Is the documentation wrong? It seems pretty explicit that it shouldn't be waking.

Maybe I should ask Atmel!

LarryD:
Jack seems to be find a lot of weird stuff lately.

I've been accused of that before! :smiley: :smiley:

Please do. My experience is the bigger the company, the more they ignore technical queries.

My guess is that the hardware must have some sort of "wake up when the pin changes" built into it, otherwise how do pin change interrupts work? Even with the clock off. However that contradicts the datasheet.

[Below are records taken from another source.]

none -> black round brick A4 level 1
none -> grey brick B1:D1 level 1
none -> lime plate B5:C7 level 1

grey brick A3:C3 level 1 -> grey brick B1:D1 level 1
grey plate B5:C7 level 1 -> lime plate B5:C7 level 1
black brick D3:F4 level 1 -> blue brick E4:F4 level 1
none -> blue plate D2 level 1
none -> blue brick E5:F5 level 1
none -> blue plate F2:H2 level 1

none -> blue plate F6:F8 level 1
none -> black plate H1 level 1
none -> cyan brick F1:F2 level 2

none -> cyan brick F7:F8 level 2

my code had INT1 configured for a falling edge

If the i/p bounces what would happen?

Yes I suppose it is hard to get a single contact when touching wires together, but still it shouldn't have fired if it was configured for falling (or rising, or change) when it isn't supposed to.

LarryD:

my code had INT1 configured for a falling edge

If the i/p bounces what would happen?

I suppose we get some extra edges for free :wink: I was using a tactile button switch in my test circuit so it was almost certainly bouncing, although note that the first (and only) thing the ISR does is to disable the interrupt. In my real application circuit, the signal is the alarm from an RTC so should be a clean transition. In both circuits the MCU wakes with the interrupt configured for falling edge.

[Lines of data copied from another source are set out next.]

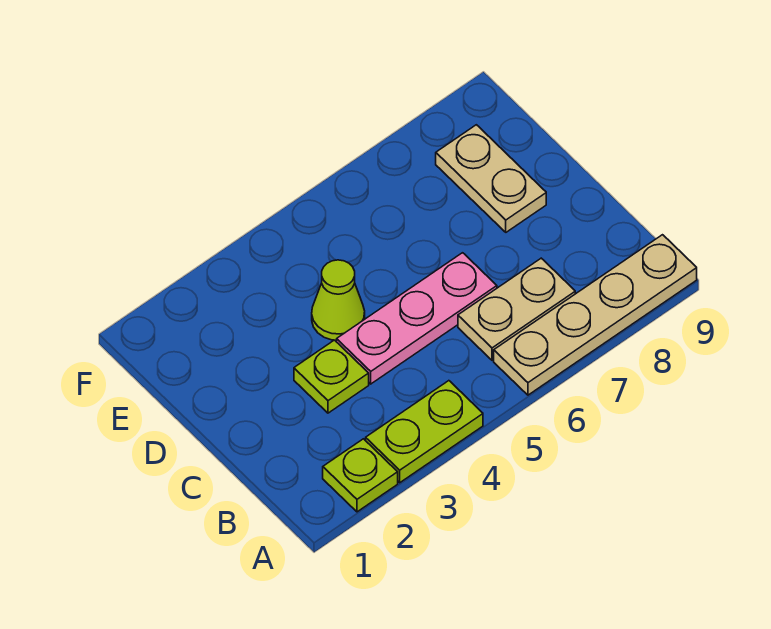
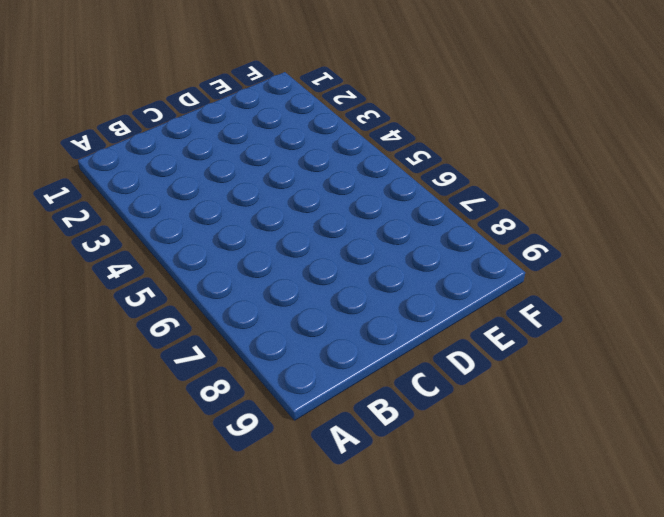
none -> lime plate A2 level 1
none -> lime plate A3:A4 level 1

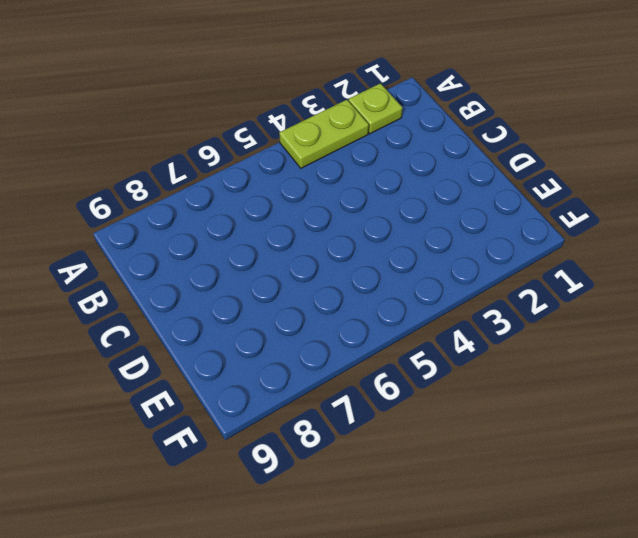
none -> tan plate A6:A9 level 1
none -> tan plate B6:B7 level 1

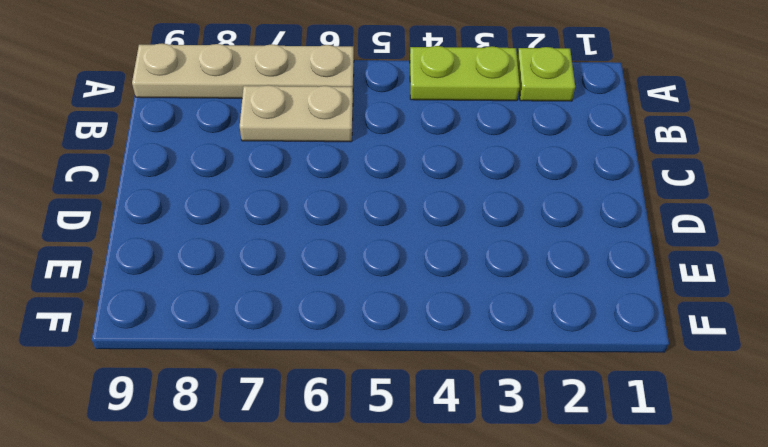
none -> lime plate C3 level 1
none -> pink plate C4:C6 level 1

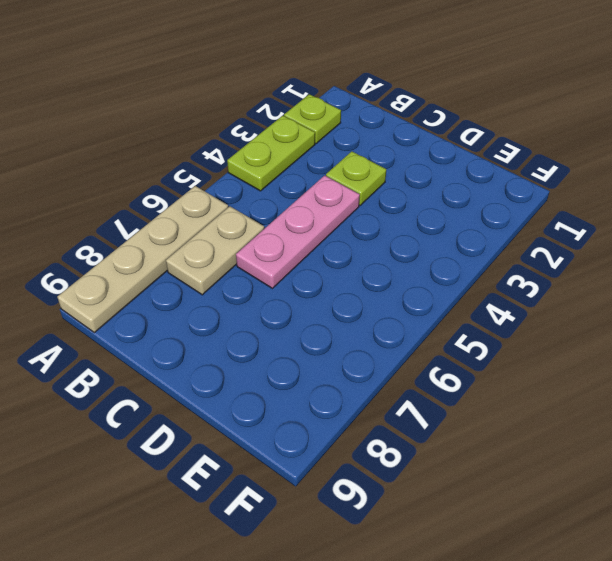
none -> lime cone D4 level 1
none -> tan plate D8:E8 level 1

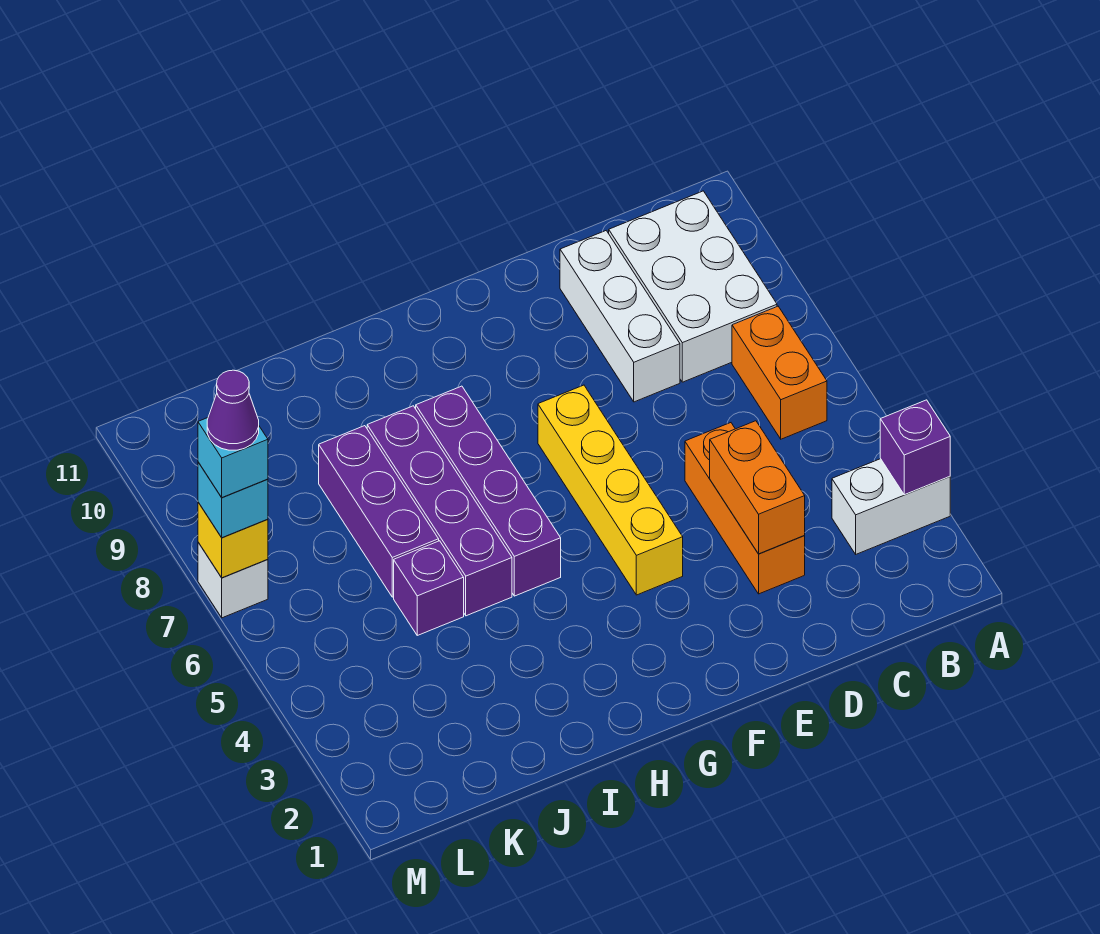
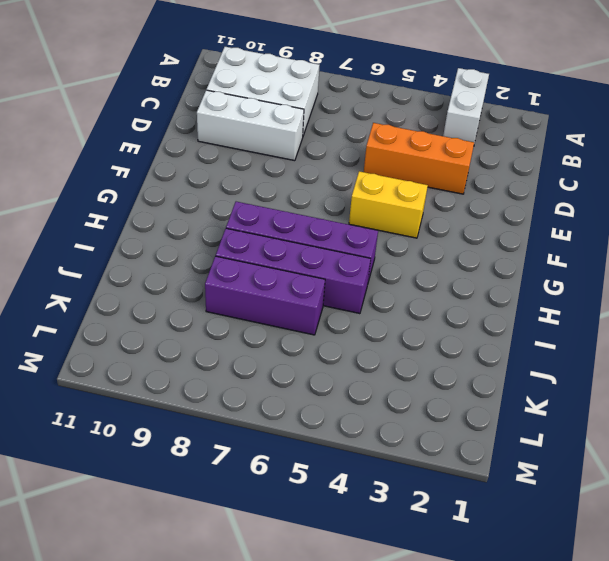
yellow brick F4:F5 level 1 -> yellow brick F4:F7 level 1
none -> orange brick B6:B7 level 1
none -> purple brick J5 level 1
none -> white brick M7 level 1

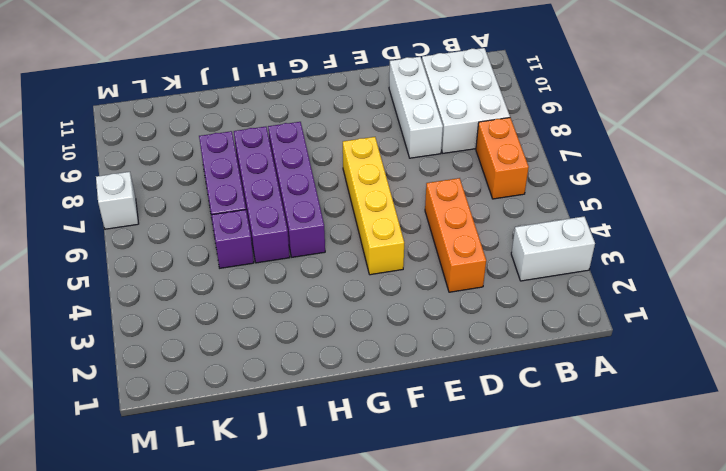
none -> purple brick A3 level 2
none -> orange brick D3:D4 level 2
none -> yellow brick M7 level 2

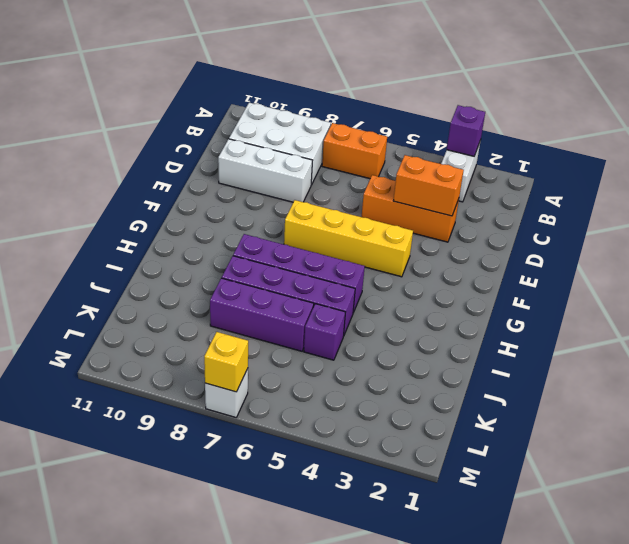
none -> cyan brick M7 level 3
none -> cyan brick M7 level 4
none -> purple cone M7 level 5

Update: I did contact Atmel, this was keeping me up nights. They're looking for an ATmega328P to test the code on :astonished: In the meantime, in reading datasheets for other ATmega MCUs, I see that some explicitly state that edge-triggered interrupts are detected asynchronously without the I/O clock, and so will wake the MCU from power-down. Depending on the MCU, this does not necessarily apply to all external interrupts.

So this may be a documentation issue. I hope so because I like the ability to wake the MCU with edge-triggered interrupts.

I also experimented with a couple ATtinys (45, 84) and edge-triggered interrupts do not wake the MCU from power-down, but this behavior matches their datasheets.

Should be interesting. Hope to have more soon.

Perhaps they should contact the supplier. :stuck_out_tongue:

Request a free sample? See if it makes it past the sample-approvers.

explicitly state that edge-triggered interrupts are detected asynchronously without the I/O clock, and so will wake the MCU from power-down.

I believe this is usually done using an edge-triggered flip-flop that does not have a connection from the system clock, so it will trigger at any time at all, and hold its output until reset - usually by the ISR clearing it in s.w.

Jack, I like your code [will try it myself since I am setting up some battery-operated nodes], but FWIW, I don't think this would work properly with Mega chips, for reasons brought out on other threads recently [ie, interrupts being remapped on those chips],

    EIMSK = _BV(INT1);             //enable INT1

oric_dan:
Jack, I like your code [will try it myself since I am setting up some battery-operated nodes], but FWIW, I don't think this would work properly with Mega chips, for reasons brought out on other threads recently [ie, interrupts being remapped on those chips],

    EIMSK = _BV(INT1);             //enable INT1

@oric_dan, give me a little more on that please, or maybe links to some of those other threads, I'm not following...

Check reply #2, etc,
http://forum.arduino.cc/index.php?topic=187600.0

See also the final note on Nick's page,

Reply #8 on Sat 27 Jul 2013 12:41 AM (UTC)
Interrupt names to pin mappings

Ah OK, thanks. I wasn't concerned with portability between MCUs or pin mapping. I'm strictly working with the 328P. For whatever reason, I never much got into using Arduino's interrupt functions, I prefer to just code the ISRs and set the registers as needed.

I you do try that code, I'd be very interested in your results. Nick was able to duplicate my results, and I have informed Atmel that my results were independently verified by one person, but the more the merrier. Thanks!

Yeah, I just thought I'd mention it. If I saw your sketch, and I were using a Mega board, I'd immediately try it of course, since Arduino code is reputed to be so "transportable" across processors, lol. Now, back to work.